Step 5.2: Integrate with the Topology

  • Use .ned file to integrate the attack component to the attacker node:

attacker.applications[0].typename = “IcmpRedirectAttack”;

Step 5.3: Adjust Routing

  • Set the routing tables for the victim and gateway using .ini file. For instance:

**.gateway.routingTable.routingFile = “routingTable.xml”

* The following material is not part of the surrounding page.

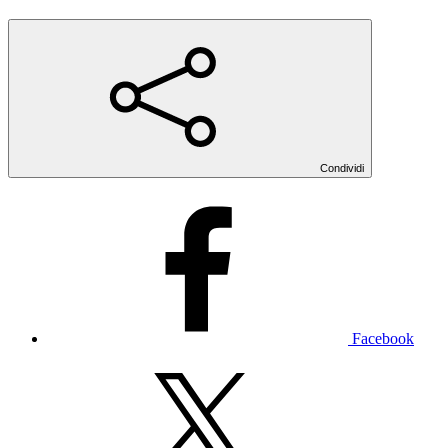
Condividi
Facebook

  • Make sure typical routing before the attack. The redirect will be altered it.
  1. Configure Simulation
  • Specify the simulation performance metrics using the .ini configuration file:

[Config IcmpRedirectAttack]

network = IcmpRedirectAttackNetwork

**.victim.networkLayer.arp.typename = “Arp”

**.attacker.networkLayer.icmp.typename = “Icmp”

**.victim.applications[0].typename = “UdpBasicApp”

**.victim.applications[0].destAddress = “destination”

**.victim.applications[0].startTime = 0s

  1. Simulate and Analyze
  • In OMNeT++, we will need to execute the simulation.
  • Monitor:
    • Traffic flow disruptions.
    • Changes in the victim’s routing table.
    • Packet routing before and after the attack.
  • Make use of OMNeT++ logging tools or external packet analysers like Wireshark for analysis.
  1. Implement Defense Mechanisms (Optional)
  • Integrate the components for confirming ICMP Redirect messages:
    • Verify the source IP versus trusted routers.
    • Restrict the acceptance of ICMP Redirect messages.
  • We need to execute a logging approach for unusual ICMP traffic.
  1. Analyze Results
  • Measure:
    • Network performance effect.
    • Success rate of the attack within rerouting traffic.
    • Efficiency of countermeasures as executed.
  • To examine the performance parameters:
    • Latency maximizes.
    • Packet loss or redirection rate.
  1. Future Extensions
  • Replicate the larger networks for learning scalability.
  • Experiment with several attackers or more sophisticated attacks such as distributed redirect attacks.
  • Execute more advanced detection methods to utilise machine learning models or statistical mechanisms.

Example Output

  • Routing Table Changes: Indicate how the routing table of target node is changed by the fake ICMP redirect packets.
  • Traffic Flow Analysis: Examine the traffic to be transmitted via malicious node.

The simulation process for the ICMP Redirect Attack projects has been expertly conducted using OMNeT++ environment, with comprehensive details like configuring routing, coding, or analyzing results to follow in next manual.